The Part About the Author
Shortly before he died of liver failure in July 2003, Roberto Bolaño remarked that he would have preferred to be a detective rather than a writer. Bolaño was 50 years old at the time, and by then he was widely considered to be the most important Latin American novelist since Gabriel García Márquez. But when Mexican Playboy interviewed him, Bolaño was unequivocal. “I would have liked to be a homicide detective, much more than a writer,” he told the magazine. “Of that I’m absolutely sure. A string of homicides. Someone who could go back alone, at night, to the scene of the crime, and not be afraid of ghosts.”

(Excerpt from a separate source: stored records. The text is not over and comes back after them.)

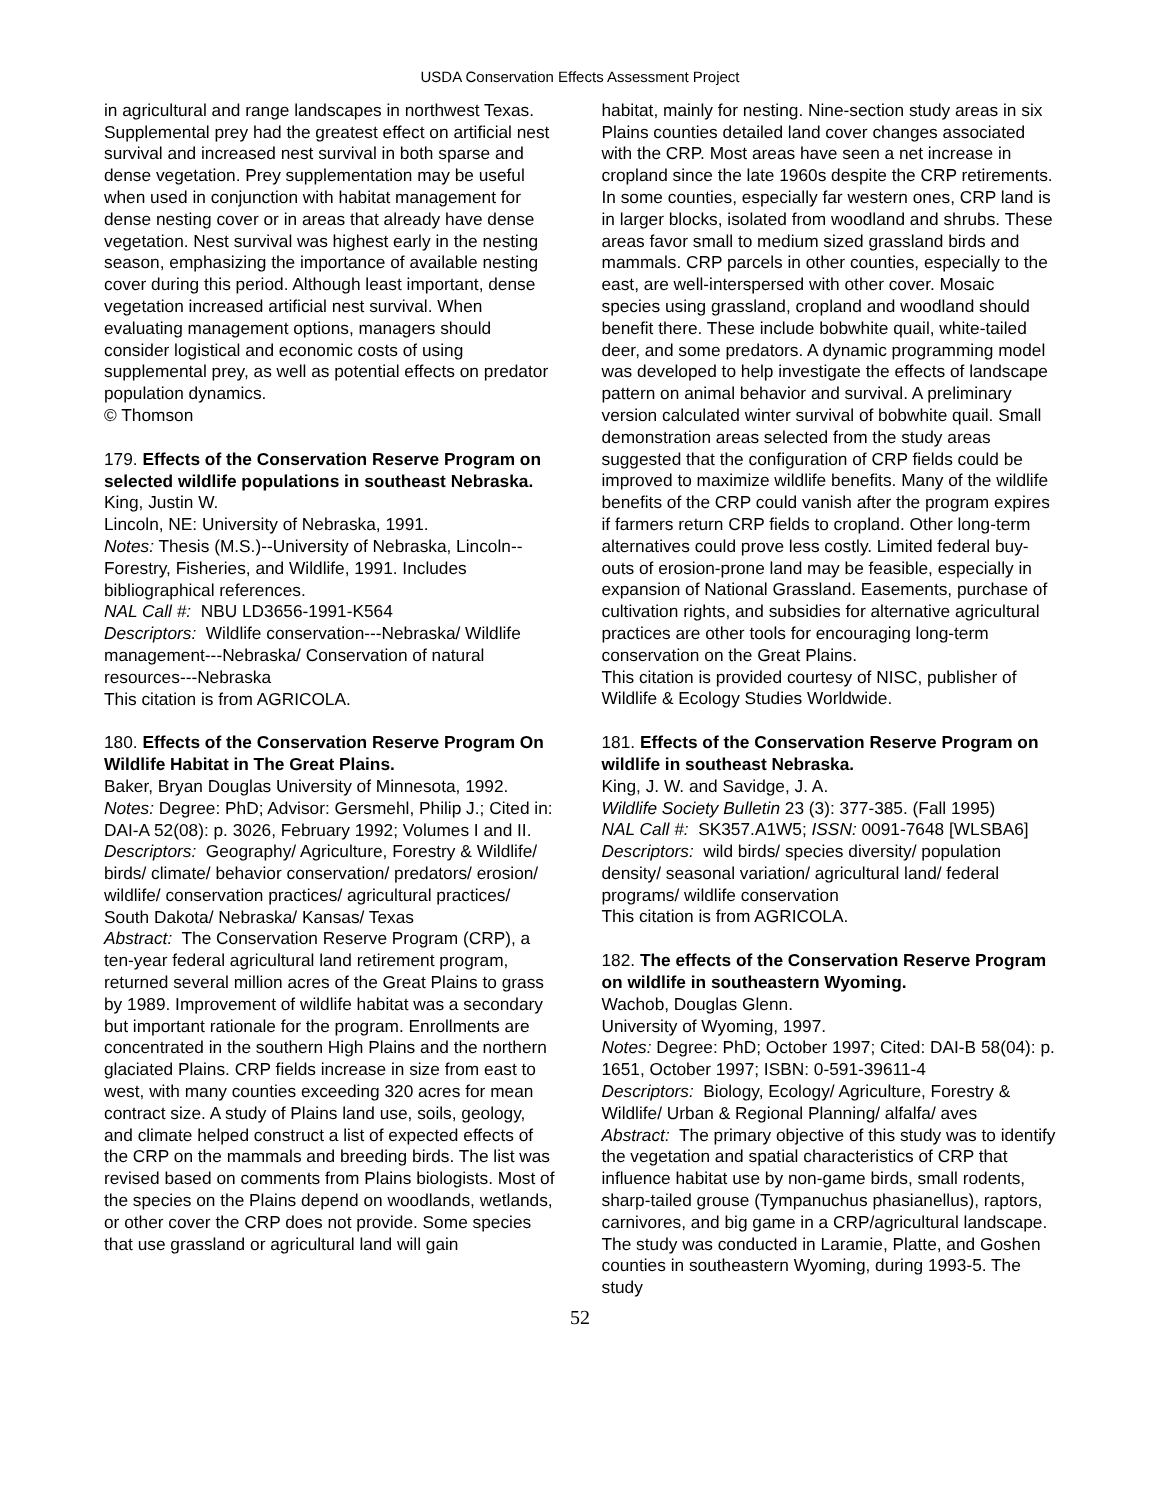USDA Conservation Effects Assessment Project
in agricultural and range landscapes in northwest Texas. Supplemental prey had the greatest effect on artificial nest survival and increased nest survival in both sparse and dense vegetation. Prey supplementation may be useful when used in conjunction with habitat management for dense nesting cover or in areas that already have dense vegetation. Nest survival was highest early in the nesting season, emphasizing the importance of available nesting cover during this period. Although least important, dense vegetation increased artificial nest survival. When evaluating management options, managers should consider logistical and economic costs of using supplemental prey, as well as potential effects on predator population dynamics.
© Thomson
179. Effects of the Conservation Reserve Program on selected wildlife populations in southeast Nebraska.
King, Justin W.
Lincoln, NE: University of Nebraska, 1991.
Notes: Thesis (M.S.)--University of Nebraska, Lincoln--Forestry, Fisheries, and Wildlife, 1991. Includes bibliographical references.
NAL Call #: NBU LD3656-1991-K564
Descriptors: Wildlife conservation---Nebraska/ Wildlife management---Nebraska/ Conservation of natural resources---Nebraska
This citation is from AGRICOLA.
180. Effects of the Conservation Reserve Program On Wildlife Habitat in The Great Plains.
Baker, Bryan Douglas University of Minnesota, 1992.
Notes: Degree: PhD; Advisor: Gersmehl, Philip J.; Cited in: DAI-A 52(08): p. 3026, February 1992; Volumes I and II.
Descriptors: Geography/ Agriculture, Forestry & Wildlife/ birds/ climate/ behavior conservation/ predators/ erosion/ wildlife/ conservation practices/ agricultural practices/ South Dakota/ Nebraska/ Kansas/ Texas
Abstract: The Conservation Reserve Program (CRP), a ten-year federal agricultural land retirement program, returned several million acres of the Great Plains to grass by 1989. Improvement of wildlife habitat was a secondary but important rationale for the program. Enrollments are concentrated in the southern High Plains and the northern glaciated Plains. CRP fields increase in size from east to west, with many counties exceeding 320 acres for mean contract size. A study of Plains land use, soils, geology, and climate helped construct a list of expected effects of the CRP on the mammals and breeding birds. The list was revised based on comments from Plains biologists. Most of the species on the Plains depend on woodlands, wetlands, or other cover the CRP does not provide. Some species that use grassland or agricultural land will gain
habitat, mainly for nesting. Nine-section study areas in six Plains counties detailed land cover changes associated with the CRP. Most areas have seen a net increase in cropland since the late 1960s despite the CRP retirements. In some counties, especially far western ones, CRP land is in larger blocks, isolated from woodland and shrubs. These areas favor small to medium sized grassland birds and mammals. CRP parcels in other counties, especially to the east, are well-interspersed with other cover. Mosaic species using grassland, cropland and woodland should benefit there. These include bobwhite quail, white-tailed deer, and some predators. A dynamic programming model was developed to help investigate the effects of landscape pattern on animal behavior and survival. A preliminary version calculated winter survival of bobwhite quail. Small demonstration areas selected from the study areas suggested that the configuration of CRP fields could be improved to maximize wildlife benefits. Many of the wildlife benefits of the CRP could vanish after the program expires if farmers return CRP fields to cropland. Other long-term alternatives could prove less costly. Limited federal buy-outs of erosion-prone land may be feasible, especially in expansion of National Grassland. Easements, purchase of cultivation rights, and subsidies for alternative agricultural practices are other tools for encouraging long-term conservation on the Great Plains.
This citation is provided courtesy of NISC, publisher of Wildlife & Ecology Studies Worldwide.
181. Effects of the Conservation Reserve Program on wildlife in southeast Nebraska.
King, J. W. and Savidge, J. A.
Wildlife Society Bulletin 23 (3): 377-385. (Fall 1995)
NAL Call #: SK357.A1W5; ISSN: 0091-7648 [WLSBA6]
Descriptors: wild birds/ species diversity/ population density/ seasonal variation/ agricultural land/ federal programs/ wildlife conservation
This citation is from AGRICOLA.
182. The effects of the Conservation Reserve Program on wildlife in southeastern Wyoming.
Wachob, Douglas Glenn.
University of Wyoming, 1997.
Notes: Degree: PhD; October 1997; Cited: DAI-B 58(04): p. 1651, October 1997; ISBN: 0-591-39611-4
Descriptors: Biology, Ecology/ Agriculture, Forestry & Wildlife/ Urban & Regional Planning/ alfalfa/ aves
Abstract: The primary objective of this study was to identify the vegetation and spatial characteristics of CRP that influence habitat use by non-game birds, small rodents, sharp-tailed grouse (Tympanuchus phasianellus), raptors, carnivores, and big game in a CRP/agricultural landscape. The study was conducted in Laramie, Platte, and Goshen counties in southeastern Wyoming, during 1993-5. The study
52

Detective stories, and provocative remarks, were always passions of Bolaño’s–he once declared James Ellroy among the best living writers in English–but his interest in gumshoe tales went beyond matters of plot and style. In their essence, detective stories are investigations into the motives and mechanics of violence, and Bolaño–who moved to Mexico the year of the 1968 Tlatelolco massacre and was imprisoned during the 1973 military coup in his native Chile–was also obsessed with such matters. The great subject of his oeuvre is the relationship between art and infamy, craft and crime, the writer and the totalitarian state.

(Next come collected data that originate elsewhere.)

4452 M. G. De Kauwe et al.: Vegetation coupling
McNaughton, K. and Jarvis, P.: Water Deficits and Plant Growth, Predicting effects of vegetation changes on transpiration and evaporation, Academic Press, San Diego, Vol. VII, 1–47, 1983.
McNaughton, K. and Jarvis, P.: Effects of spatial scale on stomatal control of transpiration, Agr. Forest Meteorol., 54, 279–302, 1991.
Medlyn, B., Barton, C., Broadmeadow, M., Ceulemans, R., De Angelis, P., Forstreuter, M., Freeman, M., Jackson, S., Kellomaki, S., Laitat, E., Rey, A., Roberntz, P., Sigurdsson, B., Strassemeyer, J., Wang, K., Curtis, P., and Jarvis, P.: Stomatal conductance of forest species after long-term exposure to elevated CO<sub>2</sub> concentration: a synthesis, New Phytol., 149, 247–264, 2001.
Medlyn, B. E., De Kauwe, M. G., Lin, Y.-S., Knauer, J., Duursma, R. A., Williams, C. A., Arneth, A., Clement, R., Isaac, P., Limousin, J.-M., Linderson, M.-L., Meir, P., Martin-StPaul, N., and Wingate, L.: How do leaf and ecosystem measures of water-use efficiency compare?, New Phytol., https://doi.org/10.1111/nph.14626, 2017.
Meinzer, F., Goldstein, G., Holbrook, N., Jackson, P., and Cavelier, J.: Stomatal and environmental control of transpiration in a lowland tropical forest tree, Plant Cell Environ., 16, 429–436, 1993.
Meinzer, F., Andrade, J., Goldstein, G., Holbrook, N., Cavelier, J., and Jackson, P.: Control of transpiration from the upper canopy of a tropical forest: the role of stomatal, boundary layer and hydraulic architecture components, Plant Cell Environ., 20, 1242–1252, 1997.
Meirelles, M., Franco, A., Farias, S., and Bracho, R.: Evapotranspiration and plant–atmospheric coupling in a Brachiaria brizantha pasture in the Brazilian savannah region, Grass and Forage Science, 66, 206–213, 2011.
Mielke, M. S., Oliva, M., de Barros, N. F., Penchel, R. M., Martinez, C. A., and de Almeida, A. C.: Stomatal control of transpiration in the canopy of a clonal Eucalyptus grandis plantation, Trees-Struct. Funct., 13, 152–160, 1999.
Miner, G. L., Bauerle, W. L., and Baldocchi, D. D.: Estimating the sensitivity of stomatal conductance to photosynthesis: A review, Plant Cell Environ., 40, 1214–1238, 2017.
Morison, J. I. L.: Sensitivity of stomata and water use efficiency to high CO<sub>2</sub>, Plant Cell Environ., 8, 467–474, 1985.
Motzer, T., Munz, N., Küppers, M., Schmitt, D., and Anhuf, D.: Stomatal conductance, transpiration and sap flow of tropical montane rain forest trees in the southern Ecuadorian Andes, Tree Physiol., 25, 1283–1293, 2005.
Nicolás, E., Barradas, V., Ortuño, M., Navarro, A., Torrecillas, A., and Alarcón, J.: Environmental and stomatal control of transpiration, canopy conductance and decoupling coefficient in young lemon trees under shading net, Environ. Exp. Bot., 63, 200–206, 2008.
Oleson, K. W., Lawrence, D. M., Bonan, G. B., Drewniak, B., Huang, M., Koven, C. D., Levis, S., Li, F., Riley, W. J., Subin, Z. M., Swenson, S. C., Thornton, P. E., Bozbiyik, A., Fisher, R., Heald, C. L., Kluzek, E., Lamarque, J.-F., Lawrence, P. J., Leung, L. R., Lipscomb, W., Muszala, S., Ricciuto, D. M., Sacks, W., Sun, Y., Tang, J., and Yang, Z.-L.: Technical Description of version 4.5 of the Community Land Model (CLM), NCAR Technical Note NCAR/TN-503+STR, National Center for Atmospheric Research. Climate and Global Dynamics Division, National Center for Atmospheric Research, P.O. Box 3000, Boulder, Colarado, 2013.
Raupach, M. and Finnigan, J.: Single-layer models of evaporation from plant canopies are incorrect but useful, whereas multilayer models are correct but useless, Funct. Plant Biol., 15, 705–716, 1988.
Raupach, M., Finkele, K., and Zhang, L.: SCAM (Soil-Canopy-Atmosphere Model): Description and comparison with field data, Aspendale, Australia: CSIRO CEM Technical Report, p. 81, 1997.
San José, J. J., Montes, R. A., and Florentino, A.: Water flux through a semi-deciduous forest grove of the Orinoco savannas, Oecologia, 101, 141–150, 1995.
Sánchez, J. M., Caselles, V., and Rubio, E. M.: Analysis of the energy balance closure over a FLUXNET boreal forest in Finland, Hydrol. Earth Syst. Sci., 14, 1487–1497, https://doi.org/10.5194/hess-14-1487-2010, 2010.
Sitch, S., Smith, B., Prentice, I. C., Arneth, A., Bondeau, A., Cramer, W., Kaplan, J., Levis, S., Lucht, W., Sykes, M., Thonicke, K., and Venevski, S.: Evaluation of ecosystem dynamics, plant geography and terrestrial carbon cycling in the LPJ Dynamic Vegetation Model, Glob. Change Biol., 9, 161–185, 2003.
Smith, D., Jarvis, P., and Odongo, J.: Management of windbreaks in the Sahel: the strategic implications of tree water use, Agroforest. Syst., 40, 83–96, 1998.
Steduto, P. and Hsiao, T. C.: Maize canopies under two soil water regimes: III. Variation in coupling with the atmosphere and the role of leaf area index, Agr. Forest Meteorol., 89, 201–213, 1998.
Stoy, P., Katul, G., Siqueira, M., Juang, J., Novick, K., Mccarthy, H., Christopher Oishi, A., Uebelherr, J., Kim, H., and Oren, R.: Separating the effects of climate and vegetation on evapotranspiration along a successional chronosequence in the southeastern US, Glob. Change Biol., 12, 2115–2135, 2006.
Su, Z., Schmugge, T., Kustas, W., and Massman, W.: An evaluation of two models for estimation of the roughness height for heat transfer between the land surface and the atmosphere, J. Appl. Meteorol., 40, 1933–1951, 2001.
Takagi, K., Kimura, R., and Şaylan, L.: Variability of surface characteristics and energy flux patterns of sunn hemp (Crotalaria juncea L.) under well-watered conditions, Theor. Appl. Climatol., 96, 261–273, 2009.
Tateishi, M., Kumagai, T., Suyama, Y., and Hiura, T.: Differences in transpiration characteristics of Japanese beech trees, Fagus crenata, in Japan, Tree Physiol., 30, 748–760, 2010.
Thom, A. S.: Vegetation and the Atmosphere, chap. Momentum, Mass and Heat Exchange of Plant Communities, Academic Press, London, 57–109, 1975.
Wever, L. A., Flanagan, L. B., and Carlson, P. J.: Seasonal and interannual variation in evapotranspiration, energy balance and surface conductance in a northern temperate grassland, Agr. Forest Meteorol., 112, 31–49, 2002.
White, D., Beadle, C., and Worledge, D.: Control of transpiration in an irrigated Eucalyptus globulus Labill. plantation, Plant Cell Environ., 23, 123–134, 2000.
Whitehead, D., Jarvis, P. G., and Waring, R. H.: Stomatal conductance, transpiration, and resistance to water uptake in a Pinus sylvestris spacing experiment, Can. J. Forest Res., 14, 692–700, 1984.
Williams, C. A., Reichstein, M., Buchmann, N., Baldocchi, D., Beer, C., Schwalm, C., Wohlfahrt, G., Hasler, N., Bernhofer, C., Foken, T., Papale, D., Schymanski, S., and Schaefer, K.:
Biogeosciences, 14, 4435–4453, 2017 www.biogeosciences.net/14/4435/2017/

In fact, all of Bolaño’s mature novels scrutinize how writers react to repressive regimes. Distant Star (1996) grapples with Chile’s history of death squads and desaparecidos by conjuring up a poet turned serial killer. The Savage Detectives (1998) exalts a gang of young poets who joust against state-funded writers during the years of Mexico’s dirty wars. Amulet (1999) revolves around a middle-aged poet who survives the government’s 1968 invasion of the Autonomous University of Mexico by hiding in a bathroom. By Night in Chile (2000) depicts a literary salon where writers party in the same house in which dissidents are tortured. And Bolaño’s final, posthumous novel, 2666, is also spun from ghastly news: the murder, since 1993, of more than 430 women and girls in the Mexican state of Chihuahua, particularly in Ciudad Juárez.
Often these victims disappear while on their way to school or returning home from work or while they’re out dancing with friends. Days or months later, their bodies turn up–tossed in a ditch, the middle of the desert or a city dump. Most are strangled; some are knifed or burned or shot. One-third show signs of rape. Some show signs of torture. The oldest known victims are in their 30s; the youngest are elementary-school age. In January of this year at least four such girls and women were killed. Since 2002 these murders have been the subject of a Hollywood film (Bordertown, starring Jennifer Lopez), several nonfiction books, a number of documentaries and a flood of demonstrations in Mexico and abroad. According to Amnesty International, over half of the so-called “femicides” have not resulted in a conviction.